There are many reasons married couples need to live apart temporarily: military duty; long-term missionary work or furloughs; immigration requirements; seasonal occupations; business trips; college or university studies; caring for sick or dying relatives.

The list goes on and on. But how is it possible to remain connected emotionally and spiritually when you seem to be living not only in two different places, but living two separate lives? Here are some things to think about as you prepare for a time of separation.

Define the details

Before committing as a couple to the reason for your spouse’s departure, consider the impending frequency of these trips and decide what your relationship can handle. Lay out your expectations of one another for the time you’re apart.

Discuss realistically the time you’ll be able to spend communicating by phone or video calling. Are you able to schedule daily times together, or will it be dependent on each day’s itinerary?

How often will you be able to visit? How can you budget for that? And how will decisions about finances, family and other important home issues be made in your spouse’s absence? Will you make an "executive" decision, or does your spouse want to be included in the details?

What expectations revolve around Christmas, Easter and other holidays and special events? Does your spouse expect to receive home videos of everything they’ve missed, or a journal or letters to read upon their return?

What do you anticipate from each other upon your reunion? Take into account how well – or poorly – your spouse travels. Consider that they may need some downtime before doing anything social when they return home.

Set boundaries and talk trust

Now is not the time to assume your spouse can read your mind. What are your biggest fears during this separation? Be honest. Discuss what each of you can do to dispel those fears. Consider setting up accountability partners who have the freedom to ask any question and receive an honest answer. This removes you both from feeling like you have to ask repetitive and obligatory "check-in" questions each time you speak; instead, you can focus on talking about things that matter.

Discuss the implications of the nature of the trip. If your spouse is travelling for business, how are accommodations set up with coworkers of the opposite sex? Will the group be doing social activities during downtime in which your spouse may feel pressured to participate? How will they rectify this situation without compromising their working relationships?

Say what you mean, and mean what you say. If you try to communicate by using a negative tone of voice or by projecting a bad attitude when something is bothering you, your "hints" may get lost in translation. Bottling up hurt or confused feelings will only cause them to reappear in harmful ways, like sarcasm, jealousy and accusations. Remember that your situation is temporary and that many issues can easily be blown out of proportion. However, try not to dump all your struggles on your spouse, either. It can create tension and cause unnecessary arguments when the one who is away feels frustrated that they cannot "fix" an issue.

Be proactive

Make it a point to read Gary Chapman’s book, The Five Love Languages, before your separation. Knowing how your spouse best gives and receives love can make a world of difference when you are attempting to express your adoration over the phone, or in a letter or care package. If you have trouble coming up with ideas, there are plenty of suggestions online for how to stay in touch with loved ones from afar. Find some that suit your partner and get creative!

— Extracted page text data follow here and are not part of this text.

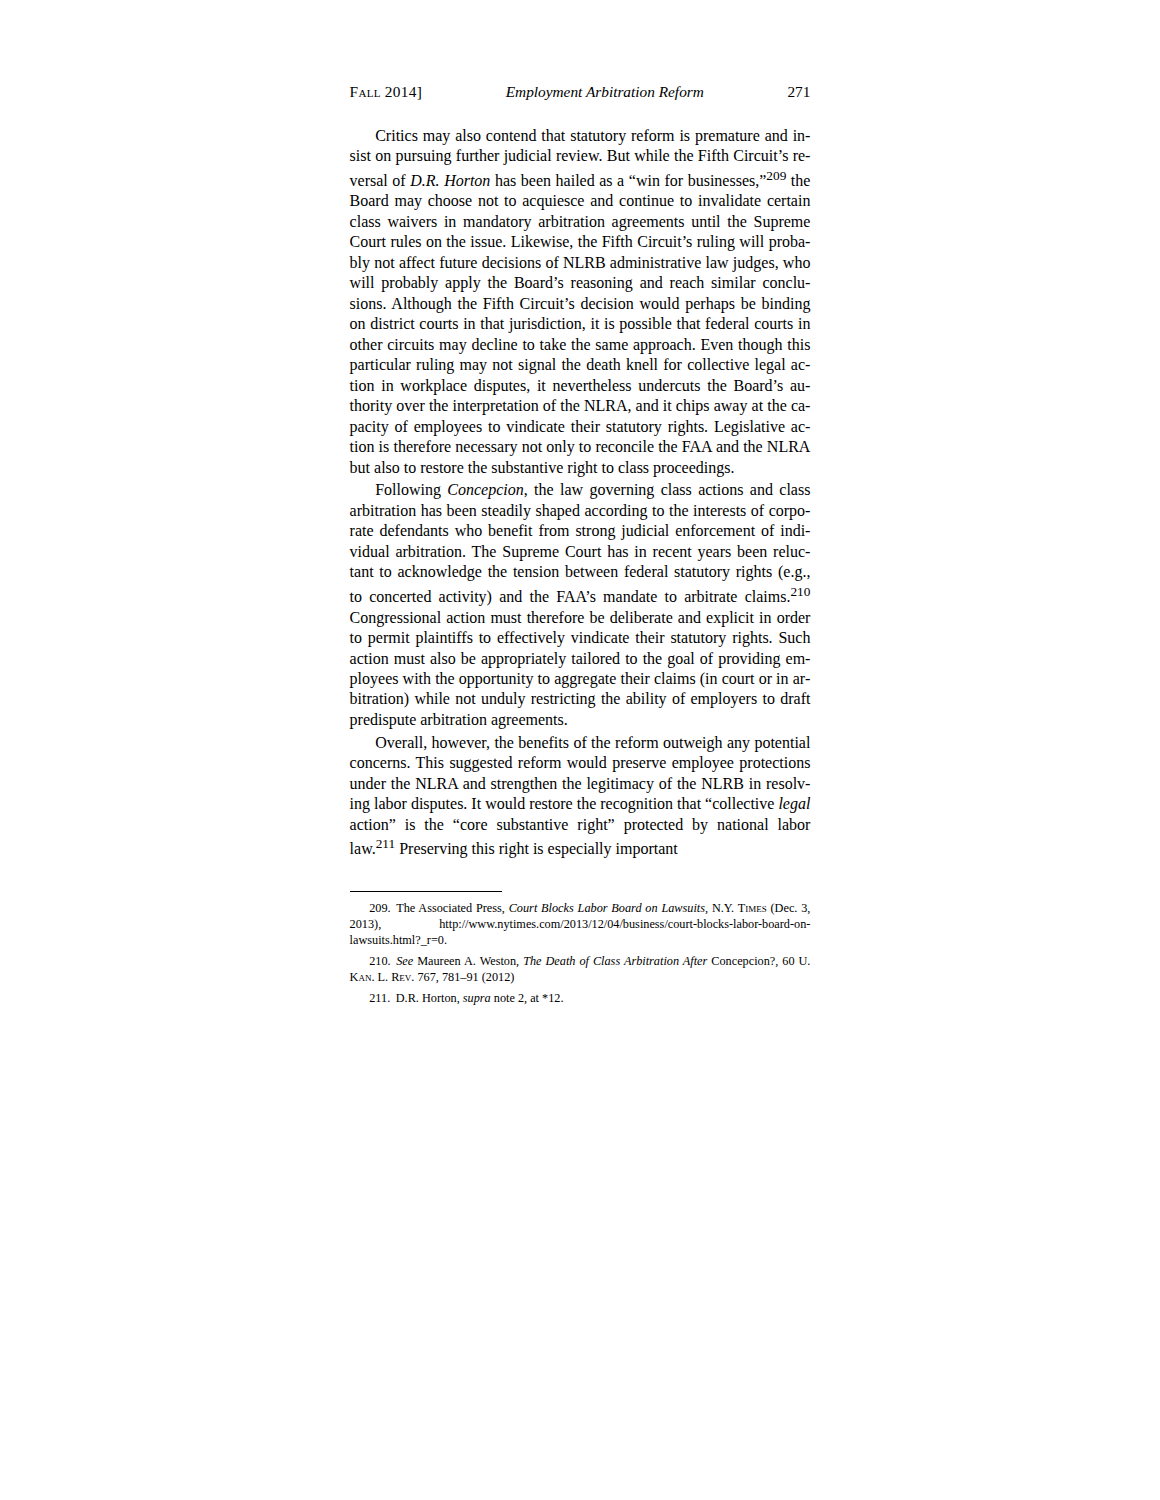Fall 2014] Employment Arbitration Reform 271
Critics may also contend that statutory reform is premature and insist on pursuing further judicial review. But while the Fifth Circuit’s reversal of D.R. Horton has been hailed as a “win for businesses,”209 the Board may choose not to acquiesce and continue to invalidate certain class waivers in mandatory arbitration agreements until the Supreme Court rules on the issue. Likewise, the Fifth Circuit’s ruling will probably not affect future decisions of NLRB administrative law judges, who will probably apply the Board’s reasoning and reach similar conclusions. Although the Fifth Circuit’s decision would perhaps be binding on district courts in that jurisdiction, it is possible that federal courts in other circuits may decline to take the same approach. Even though this particular ruling may not signal the death knell for collective legal action in workplace disputes, it nevertheless undercuts the Board’s authority over the interpretation of the NLRA, and it chips away at the capacity of employees to vindicate their statutory rights. Legislative action is therefore necessary not only to reconcile the FAA and the NLRA but also to restore the substantive right to class proceedings.
Following Concepcion, the law governing class actions and class arbitration has been steadily shaped according to the interests of corporate defendants who benefit from strong judicial enforcement of individual arbitration. The Supreme Court has in recent years been reluctant to acknowledge the tension between federal statutory rights (e.g., to concerted activity) and the FAA’s mandate to arbitrate claims.210 Congressional action must therefore be deliberate and explicit in order to permit plaintiffs to effectively vindicate their statutory rights. Such action must also be appropriately tailored to the goal of providing employees with the opportunity to aggregate their claims (in court or in arbitration) while not unduly restricting the ability of employers to draft predispute arbitration agreements.
Overall, however, the benefits of the reform outweigh any potential concerns. This suggested reform would preserve employee protections under the NLRA and strengthen the legitimacy of the NLRB in resolving labor disputes. It would restore the recognition that “collective legal action” is the “core substantive right” protected by national labor law.211 Preserving this right is especially important
209. The Associated Press, Court Blocks Labor Board on Lawsuits, N.Y. Times (Dec. 3, 2013), http://www.nytimes.com/2013/12/04/business/court-blocks-labor-board-on-lawsuits.html?_r=0.
210. See Maureen A. Weston, The Death of Class Arbitration After Concepcion?, 60 U. Kan. L. Rev. 767, 781–91 (2012)
211. D.R. Horton, supra note 2, at *12.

If your church hosts each week’s message on its website, be sure that you attend in person and your spouse makes the time to catch it online. Then set a phone or video call coffee date to discuss how it applies to your marriage and your personal faith journeys. This will keep your family moving in a cohesive spiritual direction. Encourage your pastor or small group leader to keep in touch with your spouse, as well.

If you have a regular daily timeslot together, try reading to one another from a devotional book, like Dr. James and Shirley Dobson’s Night Light: A Devotional for Couples. And most importantly, pray together. It may feel awkward the first couple of times, but praying on the phone creates as much intimacy between you as a couple, and with the Lord, as does praying together in person.